(Dataset entries)
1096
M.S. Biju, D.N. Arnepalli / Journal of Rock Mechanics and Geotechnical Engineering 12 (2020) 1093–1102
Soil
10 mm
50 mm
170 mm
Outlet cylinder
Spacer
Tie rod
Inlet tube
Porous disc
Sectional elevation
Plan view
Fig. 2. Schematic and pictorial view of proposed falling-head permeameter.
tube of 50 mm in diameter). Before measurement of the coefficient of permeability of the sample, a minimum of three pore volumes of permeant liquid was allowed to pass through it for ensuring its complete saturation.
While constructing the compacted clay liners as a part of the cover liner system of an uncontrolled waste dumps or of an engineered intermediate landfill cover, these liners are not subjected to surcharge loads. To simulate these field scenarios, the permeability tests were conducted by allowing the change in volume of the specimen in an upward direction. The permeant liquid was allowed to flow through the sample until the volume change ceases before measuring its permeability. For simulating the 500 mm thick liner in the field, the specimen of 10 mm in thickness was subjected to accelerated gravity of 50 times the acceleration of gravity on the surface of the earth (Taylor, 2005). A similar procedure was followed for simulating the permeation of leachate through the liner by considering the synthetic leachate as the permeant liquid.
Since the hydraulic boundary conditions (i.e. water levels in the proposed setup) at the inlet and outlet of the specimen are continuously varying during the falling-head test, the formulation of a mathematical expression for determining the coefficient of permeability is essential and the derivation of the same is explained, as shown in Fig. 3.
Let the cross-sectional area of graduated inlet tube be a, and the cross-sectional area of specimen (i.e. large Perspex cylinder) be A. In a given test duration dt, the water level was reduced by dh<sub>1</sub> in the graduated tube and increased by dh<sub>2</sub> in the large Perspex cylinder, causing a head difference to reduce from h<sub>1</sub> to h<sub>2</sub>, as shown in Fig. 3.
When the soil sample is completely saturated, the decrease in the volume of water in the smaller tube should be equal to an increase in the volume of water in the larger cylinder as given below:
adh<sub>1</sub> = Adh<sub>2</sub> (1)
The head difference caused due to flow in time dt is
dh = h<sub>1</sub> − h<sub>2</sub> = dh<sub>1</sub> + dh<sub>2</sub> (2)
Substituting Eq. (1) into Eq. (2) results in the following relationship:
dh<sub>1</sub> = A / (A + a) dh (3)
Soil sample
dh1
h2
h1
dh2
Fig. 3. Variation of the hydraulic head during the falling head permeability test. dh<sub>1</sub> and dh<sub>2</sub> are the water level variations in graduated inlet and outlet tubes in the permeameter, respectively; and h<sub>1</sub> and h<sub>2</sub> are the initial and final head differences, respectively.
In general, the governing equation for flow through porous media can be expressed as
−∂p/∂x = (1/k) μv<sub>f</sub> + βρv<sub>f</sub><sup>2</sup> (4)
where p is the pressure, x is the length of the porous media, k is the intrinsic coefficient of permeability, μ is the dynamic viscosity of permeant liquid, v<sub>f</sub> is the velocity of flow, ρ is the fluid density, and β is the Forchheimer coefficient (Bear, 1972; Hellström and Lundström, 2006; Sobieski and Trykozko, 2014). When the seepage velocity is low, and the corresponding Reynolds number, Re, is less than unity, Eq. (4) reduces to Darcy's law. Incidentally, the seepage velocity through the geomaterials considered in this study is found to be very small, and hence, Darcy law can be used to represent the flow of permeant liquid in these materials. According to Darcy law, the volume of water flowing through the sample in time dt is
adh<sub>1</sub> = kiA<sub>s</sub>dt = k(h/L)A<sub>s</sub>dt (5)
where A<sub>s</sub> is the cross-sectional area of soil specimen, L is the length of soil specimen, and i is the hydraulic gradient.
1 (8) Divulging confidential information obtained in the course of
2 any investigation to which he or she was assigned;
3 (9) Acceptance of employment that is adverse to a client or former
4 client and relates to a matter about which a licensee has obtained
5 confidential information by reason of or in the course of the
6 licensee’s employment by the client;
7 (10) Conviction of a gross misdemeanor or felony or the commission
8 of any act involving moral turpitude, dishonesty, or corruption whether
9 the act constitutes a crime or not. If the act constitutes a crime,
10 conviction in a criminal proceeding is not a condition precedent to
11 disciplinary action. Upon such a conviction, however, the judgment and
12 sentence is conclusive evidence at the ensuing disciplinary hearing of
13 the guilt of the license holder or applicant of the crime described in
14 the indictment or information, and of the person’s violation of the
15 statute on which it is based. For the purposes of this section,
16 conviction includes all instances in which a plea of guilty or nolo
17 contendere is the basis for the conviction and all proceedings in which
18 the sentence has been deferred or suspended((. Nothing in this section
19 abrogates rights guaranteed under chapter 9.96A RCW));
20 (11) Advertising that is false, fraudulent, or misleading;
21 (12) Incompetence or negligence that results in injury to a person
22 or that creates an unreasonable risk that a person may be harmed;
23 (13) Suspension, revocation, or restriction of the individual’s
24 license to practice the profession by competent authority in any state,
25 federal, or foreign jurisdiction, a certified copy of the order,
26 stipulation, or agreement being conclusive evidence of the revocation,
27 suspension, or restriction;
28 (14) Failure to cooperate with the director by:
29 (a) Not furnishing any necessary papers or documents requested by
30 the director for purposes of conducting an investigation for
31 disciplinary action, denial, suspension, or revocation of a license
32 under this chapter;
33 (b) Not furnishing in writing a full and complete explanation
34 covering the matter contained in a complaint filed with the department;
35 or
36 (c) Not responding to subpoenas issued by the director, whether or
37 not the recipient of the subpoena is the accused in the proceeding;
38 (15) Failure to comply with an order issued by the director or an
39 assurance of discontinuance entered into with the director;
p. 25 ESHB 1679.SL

• Work item: Restate each of the records exactly, leaving nothing out.

• Response below:
1096
M.S. Biju, D.N. Arnepalli / Journal of Rock Mechanics and Geotechnical Engineering 12 (2020) 1093–1102
Soil
10 mm
50 mm
170 mm
Outlet cylinder
Spacer
Tie rod
Inlet tube
Porous disc
Sectional elevation
Plan view
Fig. 2. Schematic and pictorial view of proposed falling-head permeameter.
tube of 50 mm in diameter). Before measurement of the coefficient of permeability of the sample, a minimum of three pore volumes of permeant liquid was allowed to pass through it for ensuring its complete saturation.
While constructing the compacted clay liners as a part of the cover liner system of an uncontrolled waste dumps or of an engineered intermediate landfill cover, these liners are not subjected to surcharge loads. To simulate these field scenarios, the permeability tests were conducted by allowing the change in volume of the specimen in an upward direction. The permeant liquid was allowed to flow through the sample until the volume change ceases before measuring its permeability. For simulating the 500 mm thick liner in the field, the specimen of 10 mm in thickness was subjected to accelerated gravity of 50 times the acceleration of gravity on the surface of the earth (Taylor, 2005). A similar procedure was followed for simulating the permeation of leachate through the liner by considering the synthetic leachate as the permeant liquid.
Since the hydraulic boundary conditions (i.e. water levels in the proposed setup) at the inlet and outlet of the specimen are continuously varying during the falling-head test, the formulation of a mathematical expression for determining the coefficient of permeability is essential and the derivation of the same is explained, as shown in Fig. 3.
Let the cross-sectional area of graduated inlet tube be a, and the cross-sectional area of specimen (i.e. large Perspex cylinder) be A. In a given test duration dt, the water level was reduced by dh<sub>1</sub> in the graduated tube and increased by dh<sub>2</sub> in the large Perspex cylinder, causing a head difference to reduce from h<sub>1</sub> to h<sub>2</sub>, as shown in Fig. 3.
When the soil sample is completely saturated, the decrease in the volume of water in the smaller tube should be equal to an increase in the volume of water in the larger cylinder as given below:
adh<sub>1</sub> = Adh<sub>2</sub> (1)
The head difference caused due to flow in time dt is
dh = h<sub>1</sub> − h<sub>2</sub> = dh<sub>1</sub> + dh<sub>2</sub> (2)
Substituting Eq. (1) into Eq. (2) results in the following relationship:
dh<sub>1</sub> = A / (A + a) dh (3)
Soil sample
dh1
h2
h1
dh2
Fig. 3. Variation of the hydraulic head during the falling head permeability test. dh<sub>1</sub> and dh<sub>2</sub> are the water level variations in graduated inlet and outlet tubes in the permeameter, respectively; and h<sub>1</sub> and h<sub>2</sub> are the initial and final head differences, respectively.
In general, the governing equation for flow through porous media can be expressed as
−∂p/∂x = (1/k) μv<sub>f</sub> + βρv<sub>f</sub><sup>2</sup> (4)
where p is the pressure, x is the length of the porous media, k is the intrinsic coefficient of permeability, μ is the dynamic viscosity of permeant liquid, v<sub>f</sub> is the velocity of flow, ρ is the fluid density, and β is the Forchheimer coefficient (Bear, 1972; Hellström and Lundström, 2006; Sobieski and Trykozko, 2014). When the seepage velocity is low, and the corresponding Reynolds number, Re, is less than unity, Eq. (4) reduces to Darcy's law. Incidentally, the seepage velocity through the geomaterials considered in this study is found to be very small, and hence, Darcy law can be used to represent the flow of permeant liquid in these materials. According to Darcy law, the volume of water flowing through the sample in time dt is
adh<sub>1</sub> = kiA<sub>s</sub>dt = k(h/L)A<sub>s</sub>dt (5)
where A<sub>s</sub> is the cross-sectional area of soil specimen, L is the length of soil specimen, and i is the hydraulic gradient.
1 (8) Divulging confidential information obtained in the course of
2 any investigation to which he or she was assigned;
3 (9) Acceptance of employment that is adverse to a client or former
4 client and relates to a matter about which a licensee has obtained
5 confidential information by reason of or in the course of the
6 licensee’s employment by the client;
7 (10) Conviction of a gross misdemeanor or felony or the commission
8 of any act involving moral turpitude, dishonesty, or corruption whether
9 the act constitutes a crime or not. If the act constitutes a crime,
10 conviction in a criminal proceeding is not a condition precedent to
11 disciplinary action. Upon such a conviction, however, the judgment and
12 sentence is conclusive evidence at the ensuing disciplinary hearing of
13 the guilt of the license holder or applicant of the crime described in
14 the indictment or information, and of the person’s violation of the
15 statute on which it is based. For the purposes of this section,
16 conviction includes all instances in which a plea of guilty or nolo
17 contendere is the basis for the conviction and all proceedings in which
18 the sentence has been deferred or suspended((. Nothing in this section
19 abrogates rights guaranteed under chapter 9.96A RCW));
20 (11) Advertising that is false, fraudulent, or misleading;
21 (12) Incompetence or negligence that results in injury to a person
22 or that creates an unreasonable risk that a person may be harmed;
23 (13) Suspension, revocation, or restriction of the individual’s
24 license to practice the profession by competent authority in any state,
25 federal, or foreign jurisdiction, a certified copy of the order,
26 stipulation, or agreement being conclusive evidence of the revocation,
27 suspension, or restriction;
28 (14) Failure to cooperate with the director by:
29 (a) Not furnishing any necessary papers or documents requested by
30 the director for purposes of conducting an investigation for
31 disciplinary action, denial, suspension, or revocation of a license
32 under this chapter;
33 (b) Not furnishing in writing a full and complete explanation
34 covering the matter contained in a complaint filed with the department;
35 or
36 (c) Not responding to subpoenas issued by the director, whether or
37 not the recipient of the subpoena is the accused in the proceeding;
38 (15) Failure to comply with an order issued by the director or an
39 assurance of discontinuance entered into with the director;
p. 25 ESHB 1679.SL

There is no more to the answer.